In conclusion, Hamilton’s innovative approach and successful funding round herald a promising future for real-world asset tokenization through Bitcoin, potentially transforming access to finance in emerging markets.
Tags: Hamilton Protocol, tokenization, real-world assets, Bitcoin, cryptocurrency, emerging markets, financial inclusion.
What did Hamilton raise money for?
Hamilton raised $1.7 million to create digital tokens for real-world assets on the Bitcoin network. This means they are working to use Bitcoin to help represent physical things, like property or art, in a digital form.
How will tokenizing real-world assets work?

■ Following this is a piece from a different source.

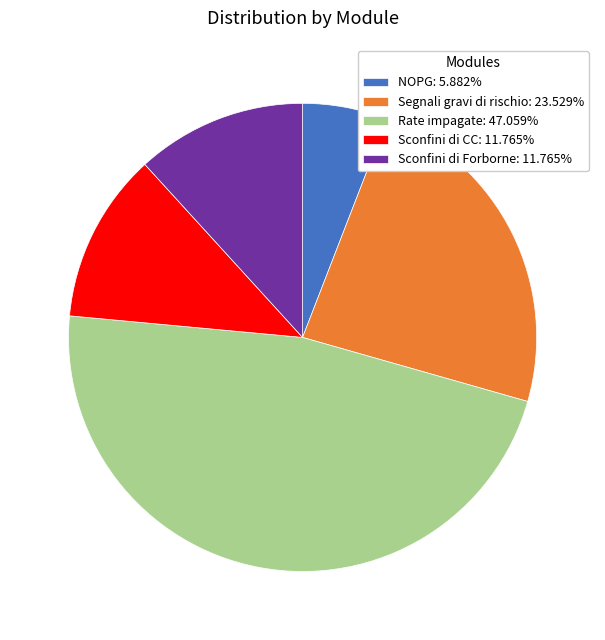

Is it true that Rate impagate is 52% of the pie?

False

Tokenizing real-world assets means turning those assets into digital tokens. These tokens can be bought, sold, or traded on the Bitcoin network, allowing for easier transactions and ownership tracking.
Why is this important?
This is important because it makes investing and owning assets more accessible. By using Bitcoin, more people can participate in the Market, and it simplifies the process of buying and selling assets.
Who benefits from this project?
Both investors and asset owners will benefit. Investors can find new ways to invest in various assets, while owners can reach a larger audience for their properties or goods.
What does this mean for the future of investing?
This could change the future of investing by making it easier to trade and own assets. It could lead to a more transparent and efficient Market, helping more people get involved in investing.